=== Section Start ===
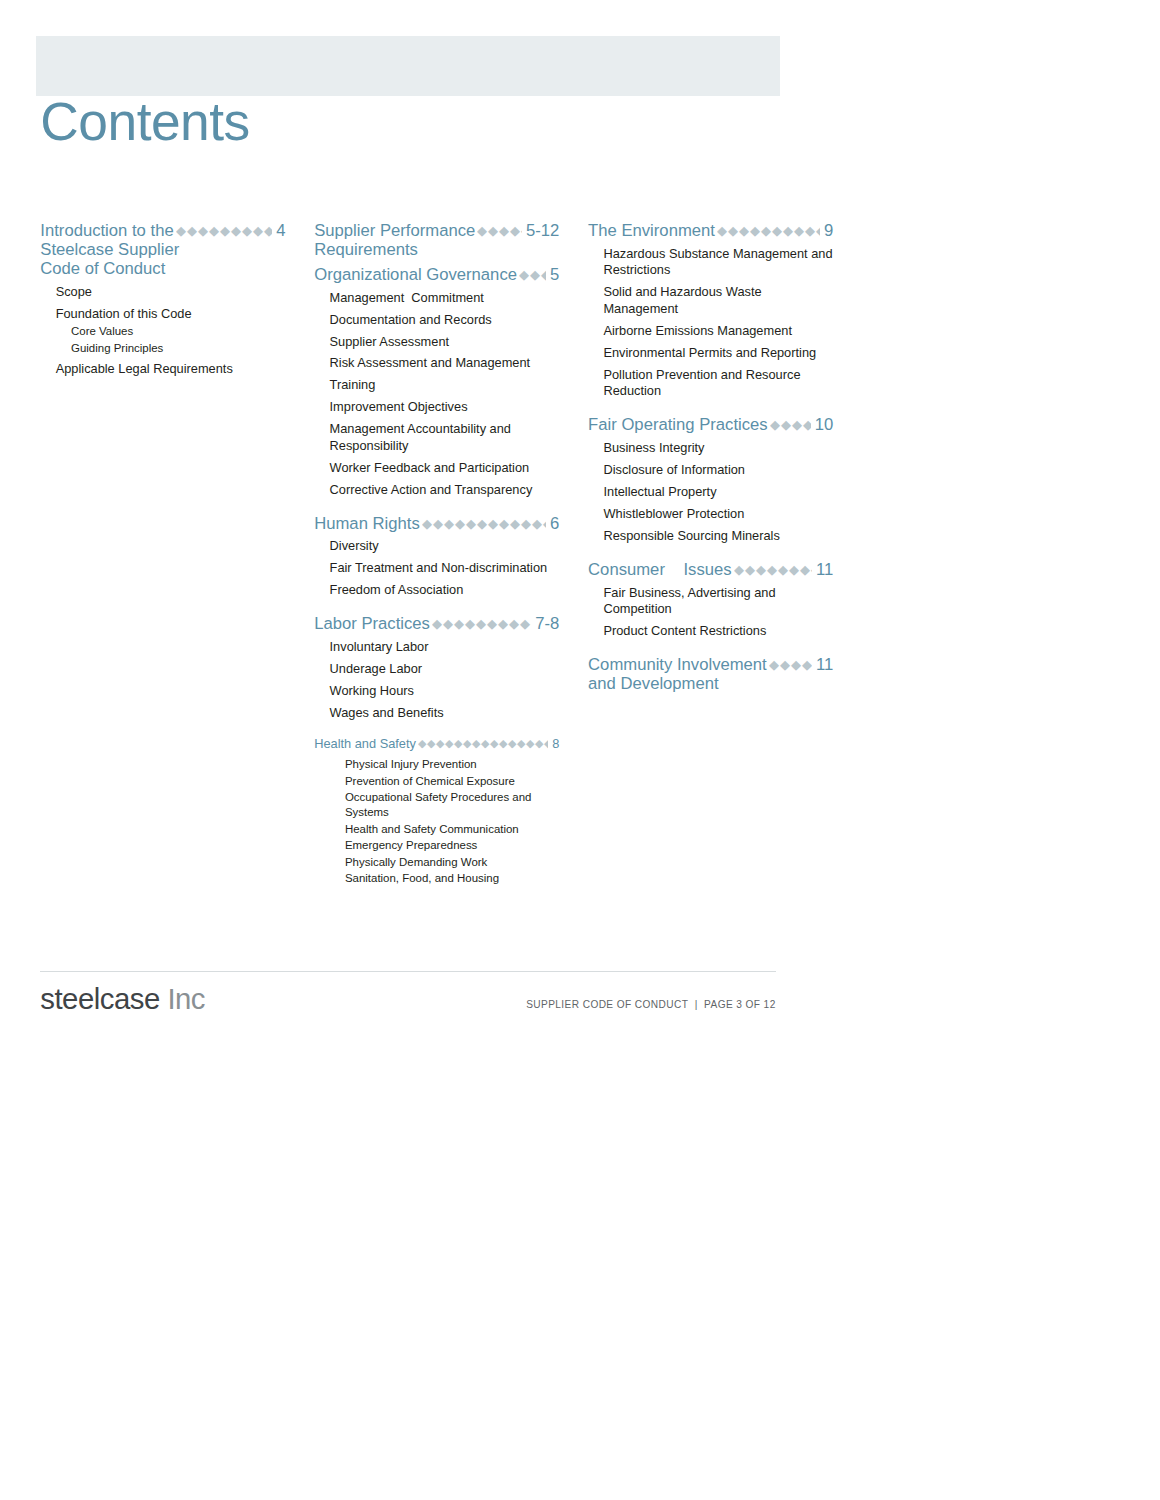Contents
Introduction to the ◆◆◆◆◆◆◆◆◆◆ 4
Steelcase Supplier
Code of Conduct
Scope
Foundation of this Code
Core Values
Guiding Principles
Applicable Legal Requirements
Supplier Performance ◆◆◆◆◆ 5-12
Requirements
Organizational Governance ◆◆◆◆ 5
Management Commitment
Documentation and Records
Supplier Assessment
Risk Assessment and Management
Training
Improvement Objectives
Management Accountability and Responsibility
Worker Feedback and Participation
Corrective Action and Transparency
Human Rights ◆◆◆◆◆◆◆◆◆◆◆◆◆◆ 6
Diversity
Fair Treatment and Non-discrimination
Freedom of Association
Labor Practices ◆◆◆◆◆◆◆◆◆◆◆◆◆ 7-8
Involuntary Labor
Underage Labor
Working Hours
Wages and Benefits
Health and Safety ◆◆◆◆◆◆◆◆◆◆◆◆◆◆◆◆◆◆ 8
Physical Injury Prevention
Prevention of Chemical Exposure
Occupational Safety Procedures and Systems
Health and Safety Communication
Emergency Preparedness
Physically Demanding Work
Sanitation, Food, and Housing
The Environment ◆◆◆◆◆◆◆◆◆◆◆◆◆ 9
Hazardous Substance Management and Restrictions
Solid and Hazardous Waste Management
Airborne Emissions Management
Environmental Permits and Reporting
Pollution Prevention and Resource Reduction
Fair Operating Practices ◆◆◆◆◆ 10
Business Integrity
Disclosure of Information
Intellectual Property
Whistleblower Protection
Responsible Sourcing Minerals
Consumer Issues ◆◆◆◆◆◆◆◆◆◆◆◆◆ 11
Fair Business, Advertising and Competition
Product Content Restrictions
Community Involvement ◆◆◆◆◆◆ 11
and Development
steelcase Inc
SUPPLIER CODE OF CONDUCT | PAGE 3 OF 12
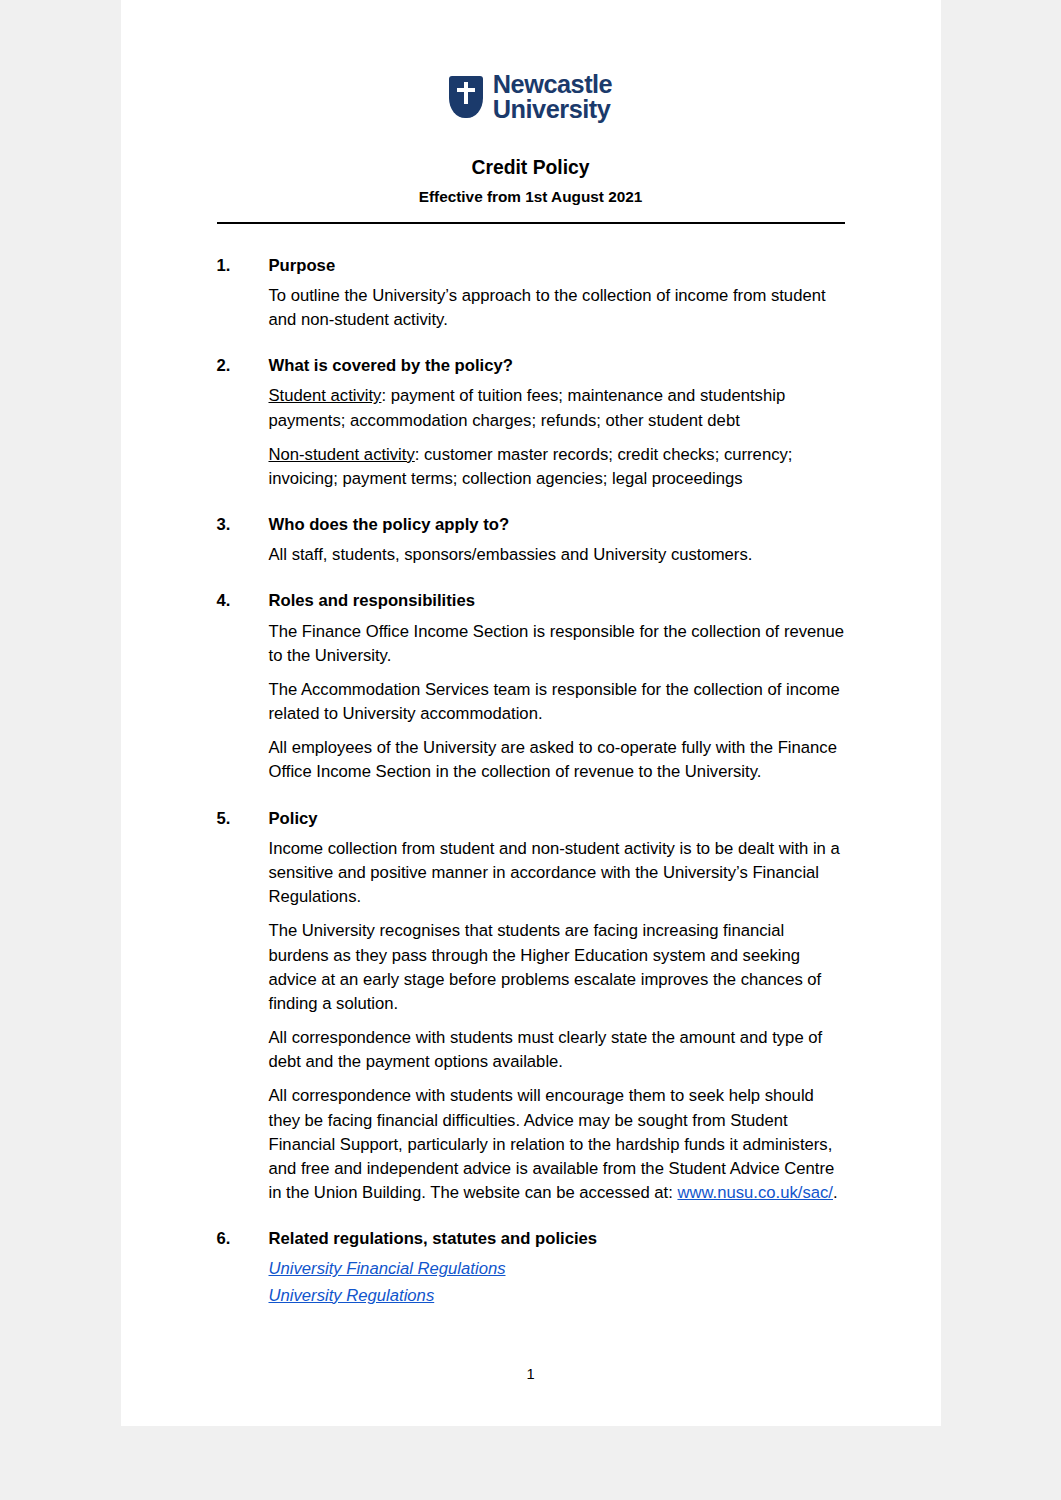Newcastle University
Credit Policy
Effective from 1st August 2021
Purpose
To outline the University’s approach to the collection of income from student and non-student activity.
What is covered by the policy?
Student activity: payment of tuition fees; maintenance and studentship payments; accommodation charges; refunds; other student debt
Non-student activity: customer master records; credit checks; currency; invoicing; payment terms; collection agencies; legal proceedings
Who does the policy apply to?
All staff, students, sponsors/embassies and University customers.
Roles and responsibilities
The Finance Office Income Section is responsible for the collection of revenue to the University.
The Accommodation Services team is responsible for the collection of income related to University accommodation.
All employees of the University are asked to co-operate fully with the Finance Office Income Section in the collection of revenue to the University.
Policy
Income collection from student and non-student activity is to be dealt with in a sensitive and positive manner in accordance with the University’s Financial Regulations.
The University recognises that students are facing increasing financial burdens as they pass through the Higher Education system and seeking advice at an early stage before problems escalate improves the chances of finding a solution.
All correspondence with students must clearly state the amount and type of debt and the payment options available.
All correspondence with students will encourage them to seek help should they be facing financial difficulties. Advice may be sought from Student Financial Support, particularly in relation to the hardship funds it administers, and free and independent advice is available from the Student Advice Centre in the Union Building. The website can be accessed at: www.nusu.co.uk/sac/.
Related regulations, statutes and policies
University Financial Regulations University Regulations
1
=== Section End ===
▶ _Problem to solve_
Set the records down again exactly as given, and leave the pictures out.

▶ _Solution to the exercise_
Contents
Introduction to the ◆◆◆◆◆◆◆◆◆◆ 4
Steelcase Supplier
Code of Conduct
Scope
Foundation of this Code
Core Values
Guiding Principles
Applicable Legal Requirements
Supplier Performance ◆◆◆◆◆ 5-12
Requirements
Organizational Governance ◆◆◆◆ 5
Management Commitment
Documentation and Records
Supplier Assessment
Risk Assessment and Management
Training
Improvement Objectives
Management Accountability and Responsibility
Worker Feedback and Participation
Corrective Action and Transparency
Human Rights ◆◆◆◆◆◆◆◆◆◆◆◆◆◆ 6
Diversity
Fair Treatment and Non-discrimination
Freedom of Association
Labor Practices ◆◆◆◆◆◆◆◆◆◆◆◆◆ 7-8
Involuntary Labor
Underage Labor
Working Hours
Wages and Benefits
Health and Safety ◆◆◆◆◆◆◆◆◆◆◆◆◆◆◆◆◆◆ 8
Physical Injury Prevention
Prevention of Chemical Exposure
Occupational Safety Procedures and Systems
Health and Safety Communication
Emergency Preparedness
Physically Demanding Work
Sanitation, Food, and Housing
The Environment ◆◆◆◆◆◆◆◆◆◆◆◆◆ 9
Hazardous Substance Management and Restrictions
Solid and Hazardous Waste Management
Airborne Emissions Management
Environmental Permits and Reporting
Pollution Prevention and Resource Reduction
Fair Operating Practices ◆◆◆◆◆ 10
Business Integrity
Disclosure of Information
Intellectual Property
Whistleblower Protection
Responsible Sourcing Minerals
Consumer Issues ◆◆◆◆◆◆◆◆◆◆◆◆◆ 11
Fair Business, Advertising and Competition
Product Content Restrictions
Community Involvement ◆◆◆◆◆◆ 11
and Development
steelcase Inc
SUPPLIER CODE OF CONDUCT | PAGE 3 OF 12
Newcastle University
Credit Policy
Effective from 1st August 2021
Purpose
To outline the University’s approach to the collection of income from student and non-student activity.
What is covered by the policy?
Student activity: payment of tuition fees; maintenance and studentship payments; accommodation charges; refunds; other student debt
Non-student activity: customer master records; credit checks; currency; invoicing; payment terms; collection agencies; legal proceedings
Who does the policy apply to?
All staff, students, sponsors/embassies and University customers.
Roles and responsibilities
The Finance Office Income Section is responsible for the collection of revenue to the University.
The Accommodation Services team is responsible for the collection of income related to University accommodation.
All employees of the University are asked to co-operate fully with the Finance Office Income Section in the collection of revenue to the University.
Policy
Income collection from student and non-student activity is to be dealt with in a sensitive and positive manner in accordance with the University’s Financial Regulations.
The University recognises that students are facing increasing financial burdens as they pass through the Higher Education system and seeking advice at an early stage before problems escalate improves the chances of finding a solution.
All correspondence with students must clearly state the amount and type of debt and the payment options available.
All correspondence with students will encourage them to seek help should they be facing financial difficulties. Advice may be sought from Student Financial Support, particularly in relation to the hardship funds it administers, and free and independent advice is available from the Student Advice Centre in the Union Building. The website can be accessed at: www.nusu.co.uk/sac/.
Related regulations, statutes and policies
University Financial Regulations University Regulations
1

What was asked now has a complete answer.